I’m home now, thousands of miles from central Europe. And my dreams have regained their twisted vivacity. I wake up at night inside a castle and it takes me a long time to figure out how to reach my bathroom to pee. So I’m really wondering about the line theory. Let’s say there is in fact a ley line in Victoria that runs through the city giving people the power to be reincarnated as ghosts or something, perhaps improving the luminescence of unhappy souls. Now, how far do these lines run, do you think? Victoria lies at 48°25 latitude. Bratislava is situated on 48°09 latitude. This equates to a variance of about 18.5 miles. I don’t know precisely how straight these lines are supposed to be. A discrepancy of 18.5 miles across half the globe seems pretty mild. What if the closest afterlife ley line to Prague is this one at latitude 48 (Prague is at 50°05), so Kafka turns up post mortum, repackaged, in Bratislava? His naked metal can would have once been shiny, reflecting light rather spectacularly; blinding you, even, if it caught a sun’s ray just right as it attempted to penetrate the silver. For the brief moment that Kafka existed without clothing, a plain tin can, it must have been existentially quite painful. Again, a duality: locked inside the darkness of a can that’s radiating brilliance on its other side. Then at last the black suit, glued on tightly, seducing the light into its wood pulp to be absorbed into eternity, for it will never exit the label and return to its origin.

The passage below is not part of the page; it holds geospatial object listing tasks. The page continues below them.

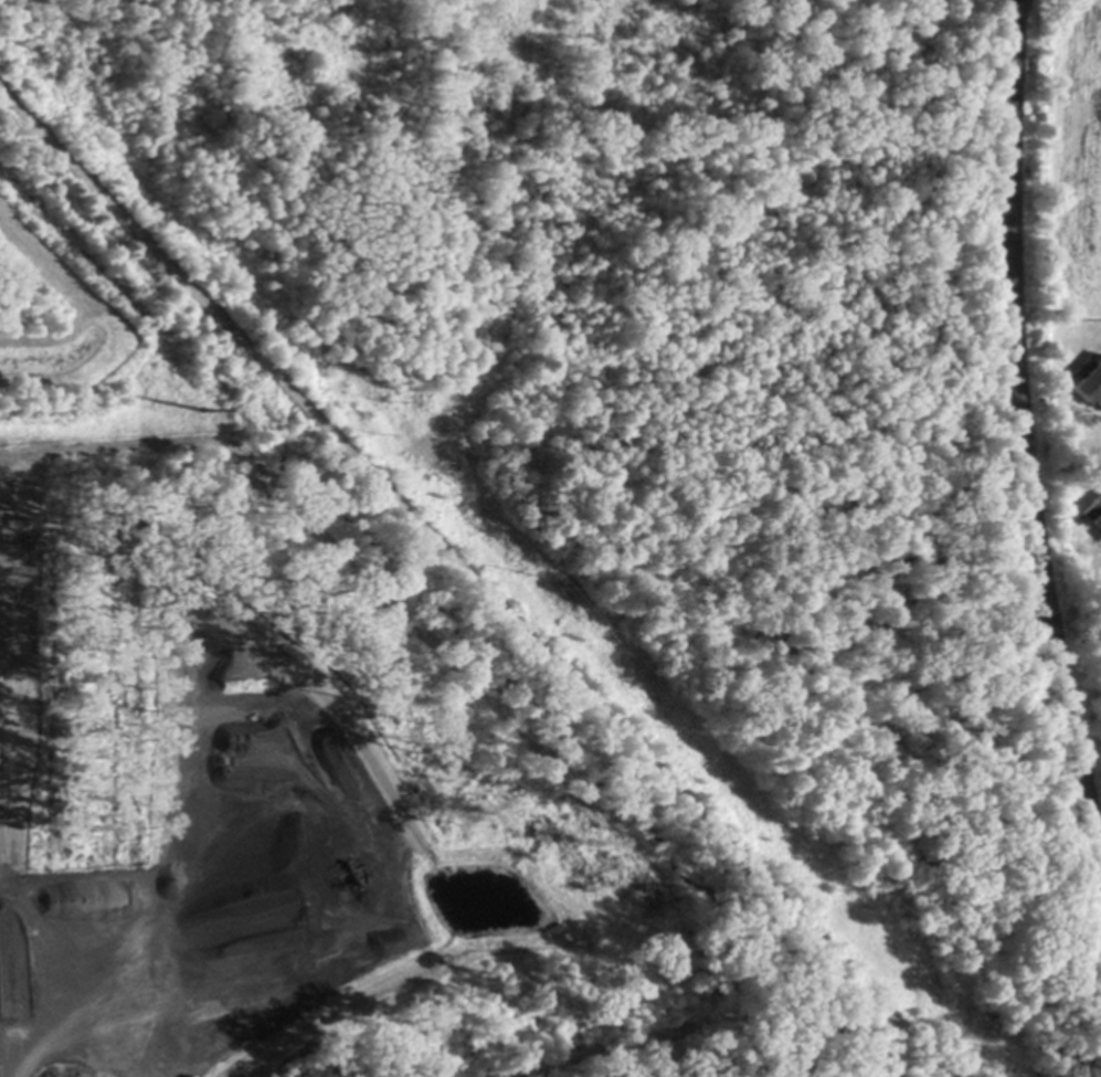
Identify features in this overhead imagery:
crop: (1074, 165)
building: (1090, 388)
power tower: (385, 398)
power tower: (202, 408)
railway: (1022, 428)
power tower: (374, 429)
building: (1094, 514)
power tower: (530, 569)
road: (473, 584)
power tower: (681, 727)
power tower: (834, 885)
park: (760, 1008)
power tower: (985, 1043)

I mostly exist at latitude 39°57. My cabinets are some sort of golden brown wood with black grain, and a little grimy on the bottom. White shelves with flowered shelf paper. There’s nothing remarkable here except in my dream world, thankfully restored. There’s no George Orr to dream a Kafka-like world into reality: food here does not fall from the sky to hungry dogs. I must buy it and store it in the cupboard, then later open it with a tool, and if I’m at all civil, empty it into a clean bowl. Someday the canned Kafka might be hungrily opened with the same mundaneness, when the world runs dry of dream and bizarre and carnivalesque thought.
Maybe I’m packed somewhere far away in my own tin can and I don’t even know it. All my dreams from that Bohemian period might be stuck inside a capped cylinder. Maybe that can of Kafka contains his own dreams, his real dreams from when he was asleep, a life stolen from him. Perhaps it was the unique dissolution of boundaries in Bratislava—where metal and flesh share human form, abandoned decay shares walls with five stars, libraries loan their great authors to kitchen pantries—that created a temporary permeability. For there I was, sick as a dog, in the communist hotel, my mental state so weakened, George Orr dreaming other realities into existence in the hands of my husband, my physical state dissolved into such depravity, that for that brief time, that interlude in my travels, I didn’t have to sleep to dream.